You can verify this in gdb - bring your code in this situation, then break (with Ctrl-C) and figure out what your workers are doing (with thread apply all backtrace). You need to accomplish this task first.
Avoid frequent trips to the kernel. You can identify this situation if you see all or mostly red in htop, as well as when you run under the bash built-in time ... and an significant amount of time is reported in the sys column. In our benchmarks, the only functions that make system calls are the pthread_ functions: mutex lock and unlock, and cond wait and signal. There are (at least) 2 possible reasons:
- A contended lock. Here, lock and unlock will constantly make system calls because a lock is frequently contended. This means that threads often try to get a lock that’s already taken, forcing them to move into the BLOCKED state inside the kernel. This could happen, for instance, if you used a global pool lock that you acquire and release on every call to thread_pool_submit. Your goal is to organize your locks such that in the common case a thread will be able to acquire the lock it's trying to acquire immediately, without BLOCKING.

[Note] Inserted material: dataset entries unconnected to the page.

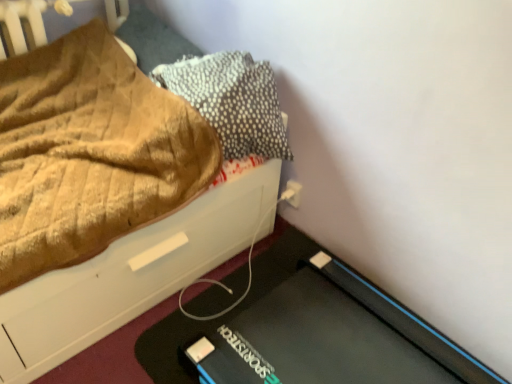
What is the approximate height of brown textured pillow at upper left, placed as the 2th pillow when sorted from right to left?

brown textured pillow at upper left, placed as the 2th pillow when sorted from right to left, is 18.91 centimeters tall.

This screenshot has width=512, height=384. Describe the element at coordinates (292, 193) in the screenshot. I see `white plastic electric outlet at lower right` at that location.

This screenshot has width=512, height=384. I want to click on textured gray pillow at upper right, which is the second pillow from left to right, so click(x=231, y=101).

Is brown textured fabric at upper left facing towards brown textured pillow at upper left, placed as the 2th pillow when sorted from right to left?

No, brown textured fabric at upper left is not turned towards brown textured pillow at upper left, placed as the 2th pillow when sorted from right to left.

Who is more distant, brown textured fabric at upper left or brown textured pillow at upper left, positioned as the 1th pillow in left-to-right order?

brown textured pillow at upper left, positioned as the 1th pillow in left-to-right order, is behind.

How distant is brown textured fabric at upper left from brown textured pillow at upper left, positioned as the 1th pillow in left-to-right order?

The distance of brown textured fabric at upper left from brown textured pillow at upper left, positioned as the 1th pillow in left-to-right order, is 29.05 inches.

Would you say textured gray pillow at upper right, which is the second pillow from left to right, is outside white plastic electric outlet at lower right?

Indeed, textured gray pillow at upper right, which is the second pillow from left to right, is completely outside white plastic electric outlet at lower right.

Where is `the 1st pillow counting from the left side of the white plastic electric outlet at lower right`? the 1st pillow counting from the left side of the white plastic electric outlet at lower right is located at coordinates (231, 101).

From the image's perspective, is textured gray pillow at upper right, acting as the first pillow starting from the right, above or below white plastic electric outlet at lower right?

Based on their image positions, textured gray pillow at upper right, acting as the first pillow starting from the right, is located above white plastic electric outlet at lower right.

Considering the sizes of objects textured gray pillow at upper right, acting as the first pillow starting from the right, and white plastic electric outlet at lower right in the image provided, who is wider, textured gray pillow at upper right, acting as the first pillow starting from the right, or white plastic electric outlet at lower right?

Wider between the two is textured gray pillow at upper right, acting as the first pillow starting from the right.

Is white plastic electric outlet at lower right at the back of brown textured pillow at upper left, placed as the 2th pillow when sorted from right to left?

brown textured pillow at upper left, placed as the 2th pillow when sorted from right to left, does not have its back to white plastic electric outlet at lower right.

Where is `the 2nd pillow above the white plastic electric outlet at lower right (from a real-world perspective)`? the 2nd pillow above the white plastic electric outlet at lower right (from a real-world perspective) is located at coordinates [x=153, y=39].

From a real-world perspective, which is physically above, brown textured pillow at upper left, positioned as the 1th pillow in left-to-right order, or white plastic electric outlet at lower right?

brown textured pillow at upper left, positioned as the 1th pillow in left-to-right order, from a real-world perspective.

Which of these two, brown textured pillow at upper left, placed as the 2th pillow when sorted from right to left, or white plastic electric outlet at lower right, is wider?

brown textured pillow at upper left, placed as the 2th pillow when sorted from right to left.

Considering the sizes of objects white plastic electric outlet at lower right and brown textured fabric at upper left in the image provided, who is smaller, white plastic electric outlet at lower right or brown textured fabric at upper left?

white plastic electric outlet at lower right.

From a real-world perspective, between white plastic electric outlet at lower right and brown textured fabric at upper left, who is vertically higher?

In real-world perspective, brown textured fabric at upper left is above.

Relative to brown textured fabric at upper left, is white plastic electric outlet at lower right in front or behind?

white plastic electric outlet at lower right is positioned farther from the viewer than brown textured fabric at upper left.

Could you tell me if white plastic electric outlet at lower right is facing brown textured fabric at upper left?

Yes, white plastic electric outlet at lower right faces towards brown textured fabric at upper left.

This screenshot has height=384, width=512. Identify the location of bed in front of the textured gray pillow at upper right, which is the second pillow from left to right. (130, 274).

Choose the correct answer: Is textured gray pillow at upper right, which is the second pillow from left to right, inside brown textured fabric at upper left or outside it?

textured gray pillow at upper right, which is the second pillow from left to right, exists entirely within brown textured fabric at upper left.

From a real-world perspective, does textured gray pillow at upper right, acting as the first pillow starting from the right, sit lower than brown textured fabric at upper left?

No, from a real-world perspective, textured gray pillow at upper right, acting as the first pillow starting from the right, is not below brown textured fabric at upper left.

In terms of height, does textured gray pillow at upper right, acting as the first pillow starting from the right, look taller or shorter compared to brown textured fabric at upper left?

textured gray pillow at upper right, acting as the first pillow starting from the right, is shorter than brown textured fabric at upper left.

How different are the orientations of brown textured fabric at upper left and textured gray pillow at upper right, acting as the first pillow starting from the right, in degrees?

90 degrees separate the facing orientations of brown textured fabric at upper left and textured gray pillow at upper right, acting as the first pillow starting from the right.

Can you confirm if brown textured fabric at upper left is shorter than textured gray pillow at upper right, acting as the first pillow starting from the right?

No.

Is brown textured fabric at upper left outside of textured gray pillow at upper right, which is the second pillow from left to right?

Yes, brown textured fabric at upper left is not within textured gray pillow at upper right, which is the second pillow from left to right.

Is the depth of brown textured fabric at upper left less than that of textured gray pillow at upper right, which is the second pillow from left to right?

Yes, it is in front of textured gray pillow at upper right, which is the second pillow from left to right.

Which is more to the left, textured gray pillow at upper right, which is the second pillow from left to right, or brown textured pillow at upper left, positioned as the 1th pillow in left-to-right order?

From the viewer's perspective, brown textured pillow at upper left, positioned as the 1th pillow in left-to-right order, appears more on the left side.

Which is less distant, (249, 68) or (138, 39)?

Point (249, 68) appears to be closer to the viewer than point (138, 39).

Considering the sizes of objects textured gray pillow at upper right, acting as the first pillow starting from the right, and brown textured pillow at upper left, placed as the 2th pillow when sorted from right to left, in the image provided, who is thinner, textured gray pillow at upper right, acting as the first pillow starting from the right, or brown textured pillow at upper left, placed as the 2th pillow when sorted from right to left,?

brown textured pillow at upper left, placed as the 2th pillow when sorted from right to left.

Between textured gray pillow at upper right, which is the second pillow from left to right, and brown textured pillow at upper left, placed as the 2th pillow when sorted from right to left, which one is positioned behind?

brown textured pillow at upper left, placed as the 2th pillow when sorted from right to left, is more distant.

Where is `bed below the brown textured pillow at upper left, positioned as the 1th pillow in left-to-right order (from the image's perspective)`? bed below the brown textured pillow at upper left, positioned as the 1th pillow in left-to-right order (from the image's perspective) is located at coordinates coord(130,274).

Find the location of a particular element. This screenshot has width=512, height=384. electric outlet below the textured gray pillow at upper right, which is the second pillow from left to right (from a real-world perspective) is located at coordinates (292, 193).

Which object lies further to the anchor point brown textured pillow at upper left, positioned as the 1th pillow in left-to-right order, textured gray pillow at upper right, acting as the first pillow starting from the right, or white plastic electric outlet at lower right?

white plastic electric outlet at lower right.

From the image, which object appears to be nearer to textured gray pillow at upper right, acting as the first pillow starting from the right, brown textured pillow at upper left, placed as the 2th pillow when sorted from right to left, or brown textured fabric at upper left?

The object closer to textured gray pillow at upper right, acting as the first pillow starting from the right, is brown textured fabric at upper left.

Looking at the image, which one is located closer to brown textured fabric at upper left, textured gray pillow at upper right, which is the second pillow from left to right, or white plastic electric outlet at lower right?

textured gray pillow at upper right, which is the second pillow from left to right, lies closer to brown textured fabric at upper left than the other object.

Looking at the image, which one is located closer to textured gray pillow at upper right, which is the second pillow from left to right, brown textured pillow at upper left, placed as the 2th pillow when sorted from right to left, or white plastic electric outlet at lower right?

Based on the image, brown textured pillow at upper left, placed as the 2th pillow when sorted from right to left, appears to be nearer to textured gray pillow at upper right, which is the second pillow from left to right.

From the image, which object appears to be nearer to white plastic electric outlet at lower right, brown textured pillow at upper left, positioned as the 1th pillow in left-to-right order, or textured gray pillow at upper right, which is the second pillow from left to right?

textured gray pillow at upper right, which is the second pillow from left to right, is positioned closer to the anchor white plastic electric outlet at lower right.

Based on their spatial positions, is brown textured pillow at upper left, placed as the 2th pillow when sorted from right to left, or textured gray pillow at upper right, which is the second pillow from left to right, closer to brown textured fabric at upper left?

textured gray pillow at upper right, which is the second pillow from left to right, is positioned closer to the anchor brown textured fabric at upper left.

Which object lies nearer to the anchor point brown textured fabric at upper left, brown textured pillow at upper left, positioned as the 1th pillow in left-to-right order, or white plastic electric outlet at lower right?

white plastic electric outlet at lower right is closer to brown textured fabric at upper left.

Based on their spatial positions, is textured gray pillow at upper right, acting as the first pillow starting from the right, or brown textured pillow at upper left, placed as the 2th pillow when sorted from right to left, closer to brown textured fabric at upper left?

textured gray pillow at upper right, acting as the first pillow starting from the right, is positioned closer to the anchor brown textured fabric at upper left.

Where is `pillow between brown textured pillow at upper left, placed as the 2th pillow when sorted from right to left, and white plastic electric outlet at lower right, in the vertical direction`? The image size is (512, 384). pillow between brown textured pillow at upper left, placed as the 2th pillow when sorted from right to left, and white plastic electric outlet at lower right, in the vertical direction is located at coordinates (231, 101).

Image resolution: width=512 pixels, height=384 pixels. What are the coordinates of `pillow located between brown textured fabric at upper left and brown textured pillow at upper left, positioned as the 1th pillow in left-to-right order, in the depth direction` in the screenshot? It's located at (231, 101).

- A frequently waited-on condition variable. Condition variables’ signal function will not go into the kernel if no thread is waiting - they’ll be, more or less, a no-op. But if you inadvertently write logic where one of your workers frequently returns to the point where they wait on a condition variable, the call to pthread_cond_signal can cause system calls. This could happen, for instance, if you tried to steal one task at a time, then used the condition variable to wait for more tasks. (Instead, try to steal as long as you can, and only wait when you’re certain that there’s nothing to steal.)
Avoid true sharing (pointed out in the handout already). Any design that uses a per-pool semaphore, or something like a global task counter to count the tasks submitted to the pool, exhibits a shared variable that is accessed by multiple threads on the hot path. It must be either atomic, or be protected with a lock. (This lock would be highly contended.) In either case, your performance will tank because of the cache coherency traffic this approach causes.

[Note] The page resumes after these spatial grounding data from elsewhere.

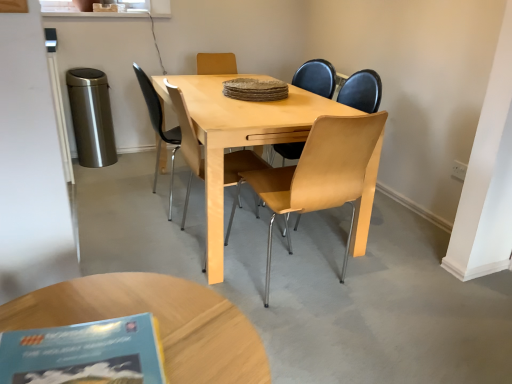
Question: Does blue paper book at lower left come in front of light brown wooden coffee table at lower center?

Choices:
 (A) yes
 (B) no

Answer: (A)

Question: Can you confirm if blue paper book at lower left is bigger than light brown wooden coffee table at lower center?

Choices:
 (A) no
 (B) yes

Avoid false sharing (don’t locate structs accessed by different workers in the same cache line, add appropriate padding). In fact, if you want, you can use the offsetof macro in <stddef.h> to check the alignment of your struct’s fields, along with sizeof to get their sizes. Experiment with different orders for the frequently accessed fields, try to keep structs in the same cache line. If your design uses single, continuously allocated worker array to hold the worker structs, be sure to add padding.
Investigate pinning. Normally, the OS will migrate threads between CPU cores at will as part of its load balancing. If you pin a thread to a core, it won’t. Run lscpu -a --extended to see the CPU topology. It’s optimal (leads to the least amount of shared hardware resources) to pin threads from 0, 1, ... up to the number of CPUs in the system, which you get with sysconf(_SC_NPROCESSORS_ONLN); Use the non-portable GNU extension function pthread_attr_set_affinity_np for pinning.